Pacific Northwest members of Congress have voiced their opposition to a proposal in the President’s budget to sell off the Bonneville Power Administration’s (BPA) assets.
In their letter to Secretary of Energy Rick Perry and Office of Management and Budget Director Mick Mulvaney, 15 members of Congress expressed their concern over the proposal to privatize BPA and highlight BPA’s unique role in providing affordable, clean energy to the Pacific Northwest communities.
Those signing the letter include U.S. Reps. Greg Walden (R-OR), Jaime Herrera Beutler (R-WA), Earl Blumenauer (D-OR), Suzanne Bonamici (D-OR), Peter DeFazio (D-OR), Suzan DelBene (D-WA), Denny Heck (D-WA), Pramila Jayapal (D-WA), Derek Kilmer (D-WA), Rick Larsen (D-WA), Cathy McMorris Rodgers (R-WA), Dan Newhouse (R-WA), Dave Reichert (R-WA), Kurt Schrader (D-OR), and Adam Smith (D-WA).
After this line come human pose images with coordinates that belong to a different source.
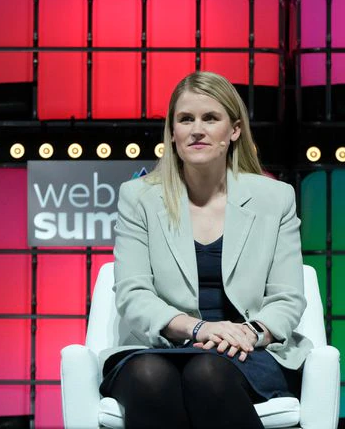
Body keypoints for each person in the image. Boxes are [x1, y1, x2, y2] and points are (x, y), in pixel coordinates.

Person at [98, 71, 311, 429]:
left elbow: (287, 298)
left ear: (234, 130)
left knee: (206, 372)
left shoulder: (274, 199)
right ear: (173, 132)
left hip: (247, 349)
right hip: (159, 347)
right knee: (150, 376)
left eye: (210, 118)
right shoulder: (139, 198)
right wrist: (199, 330)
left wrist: (250, 332)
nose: (197, 130)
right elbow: (134, 295)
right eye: (186, 119)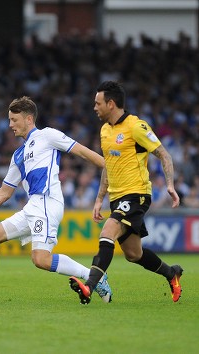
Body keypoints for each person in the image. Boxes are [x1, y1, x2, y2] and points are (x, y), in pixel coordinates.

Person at [0, 96, 113, 304]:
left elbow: (82, 152)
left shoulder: (47, 135)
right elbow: (4, 193)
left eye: (14, 119)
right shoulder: (18, 155)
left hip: (48, 202)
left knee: (41, 259)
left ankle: (95, 277)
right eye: (9, 120)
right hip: (32, 207)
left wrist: (110, 168)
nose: (10, 125)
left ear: (29, 119)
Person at [69, 81, 183, 304]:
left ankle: (89, 287)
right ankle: (172, 274)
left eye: (98, 103)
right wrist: (99, 198)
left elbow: (164, 154)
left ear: (111, 104)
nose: (94, 107)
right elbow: (108, 167)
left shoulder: (136, 127)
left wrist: (170, 185)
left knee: (108, 232)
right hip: (117, 197)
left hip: (137, 194)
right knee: (134, 254)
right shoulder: (104, 130)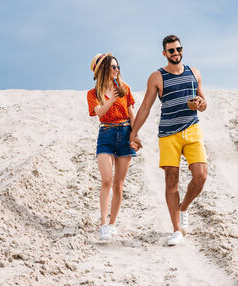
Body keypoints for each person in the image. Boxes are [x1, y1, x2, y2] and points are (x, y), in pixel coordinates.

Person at [130, 35, 207, 246]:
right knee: (171, 182)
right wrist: (134, 133)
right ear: (164, 53)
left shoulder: (195, 73)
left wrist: (199, 103)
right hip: (168, 134)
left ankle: (183, 208)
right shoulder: (157, 77)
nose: (176, 53)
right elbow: (145, 107)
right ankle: (176, 229)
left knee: (200, 176)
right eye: (171, 50)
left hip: (192, 130)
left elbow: (203, 103)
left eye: (178, 49)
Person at [87, 53, 137, 240]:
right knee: (106, 179)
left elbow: (131, 113)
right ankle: (103, 223)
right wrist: (111, 99)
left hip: (125, 133)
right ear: (103, 70)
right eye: (112, 67)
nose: (116, 70)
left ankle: (113, 223)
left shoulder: (125, 89)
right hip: (106, 134)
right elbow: (99, 113)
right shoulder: (93, 94)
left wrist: (135, 134)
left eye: (117, 66)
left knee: (119, 184)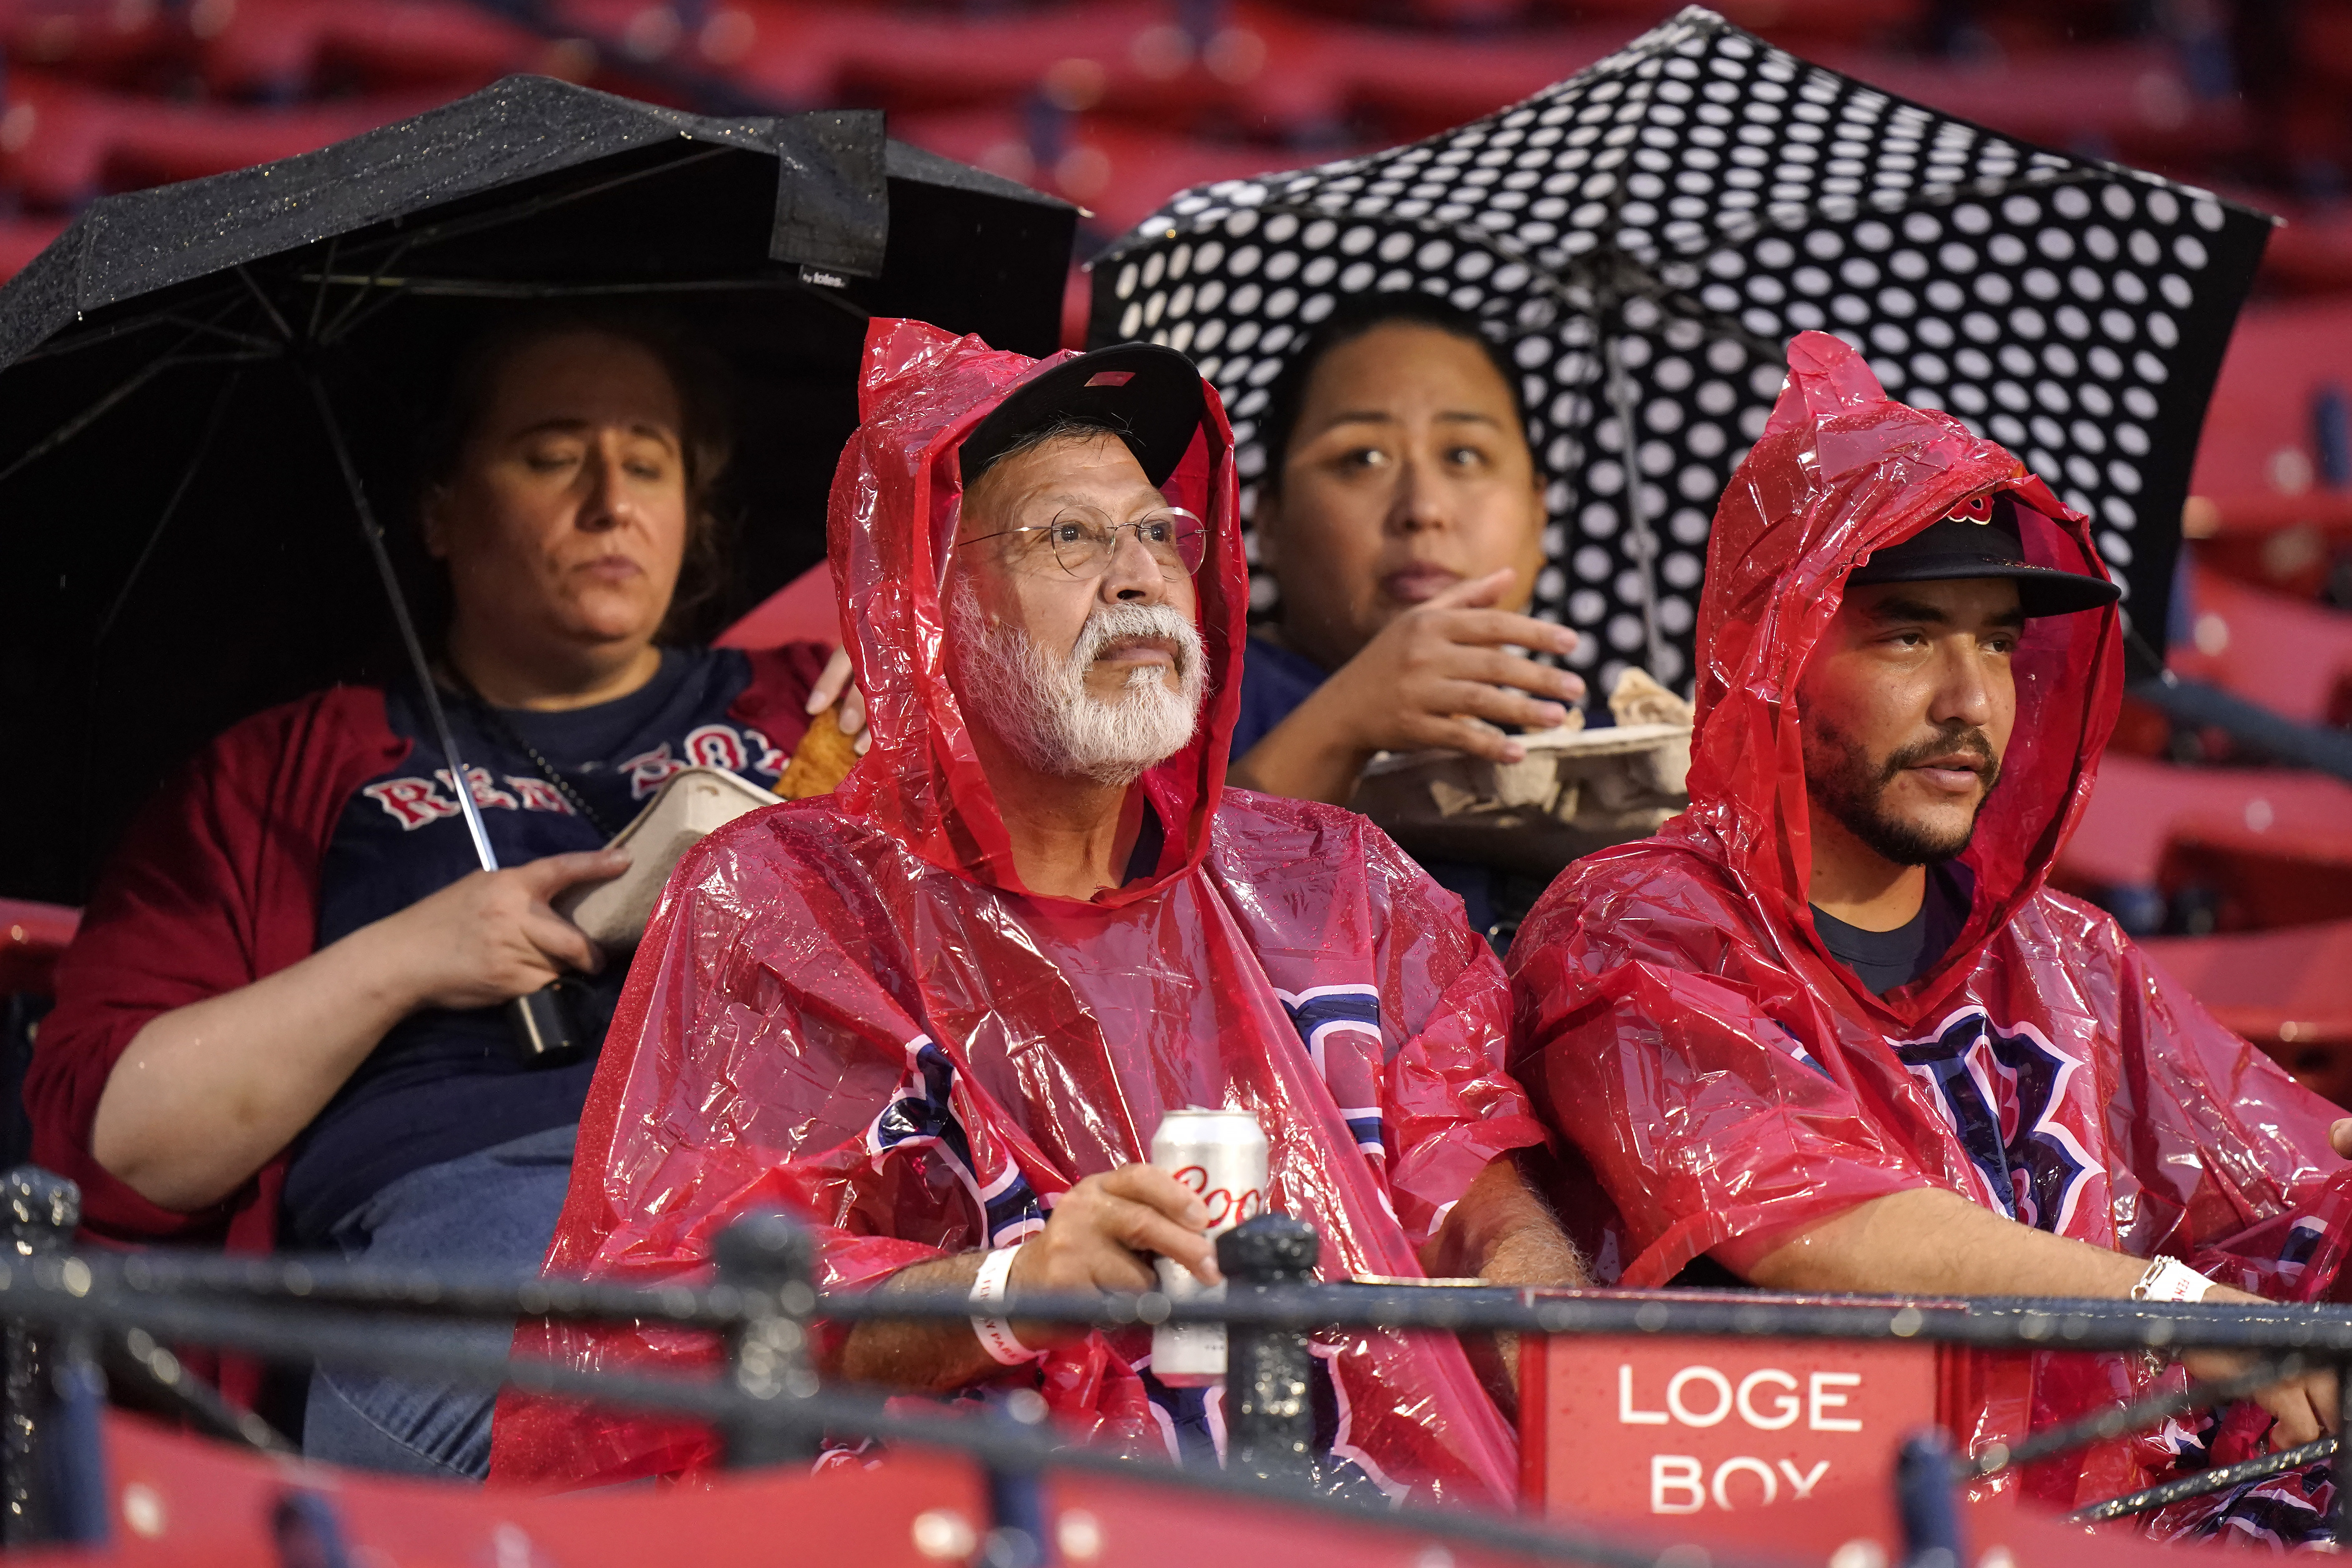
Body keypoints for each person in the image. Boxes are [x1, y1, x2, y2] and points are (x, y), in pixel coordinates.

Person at [489, 319, 1585, 1500]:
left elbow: (1477, 1209)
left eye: (1158, 532)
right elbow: (705, 1312)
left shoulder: (1339, 881)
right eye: (1070, 535)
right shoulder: (789, 903)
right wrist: (1021, 1290)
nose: (1138, 575)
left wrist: (1551, 1333)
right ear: (933, 606)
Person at [1507, 331, 2352, 1542]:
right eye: (1909, 636)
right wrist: (2173, 1304)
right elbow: (1806, 1218)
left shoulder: (2063, 955)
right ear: (1776, 661)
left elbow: (2286, 1197)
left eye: (1999, 644)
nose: (1970, 699)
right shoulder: (1633, 927)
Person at [25, 308, 863, 1479]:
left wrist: (932, 699)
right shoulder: (276, 774)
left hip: (798, 1192)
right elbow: (111, 1143)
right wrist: (409, 955)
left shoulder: (811, 710)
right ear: (437, 510)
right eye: (551, 453)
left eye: (648, 458)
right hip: (484, 1232)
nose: (608, 498)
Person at [1227, 293, 1588, 941]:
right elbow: (1148, 930)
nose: (1422, 507)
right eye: (1362, 458)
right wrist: (1342, 726)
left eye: (1464, 456)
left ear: (1539, 514)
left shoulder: (1597, 736)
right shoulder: (1186, 704)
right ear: (1269, 519)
Here’s an excerpt from the letter:
We are also concerned that the divestiture would put rural communities in the Pacific Northwest at increased risk. Currently, BPA coordinates in transmission and power marketing functions to maximize efficiency. Severing that relationship will undermine this goal. Moreover, privatization could lead to the division of the regional grid, with high-value assets sold off for a premium and lines that serve rural areas and grid reliability abandoned. Private companies are unlikely to give these communities the proper maintenance and attention they need to maintain complex transmission assets.
U.S. Sen. Ron Wyden, D-Ore., voted against four Trump administration nominees that would have sweeping control over energy costs, future energy infrastructure projects and public lands, in a Senate Energy and Natural Resources Committee business meeting.
Wyden said he voted against the nominee to be the deputy secretary of Energy, Dan Brouillete, because Brouillete did not commit to working to keep Bonneville Power Administration in public ownership, in a written answer to a question from Wyden.
In May, Wyden blasted the Trump administration’s recent proposal to privatize Bonneville Power Administration’s (BPA) transmission assets.
“Pacific Northwesterners have fought this battle before and we’re going to fight these malicious efforts again. BPA is a key part of Oregon’s economic future, and selling most of it off to the highest bidder would strangle the power supply for businesses and stretch the wages of working families in the Northwest,” Wyden said. “I cannot support a nominee who won’t even say whether he opposes a proposal that would hike energy prices for Northwest customers who have invested in a system that runs successfully on its own.”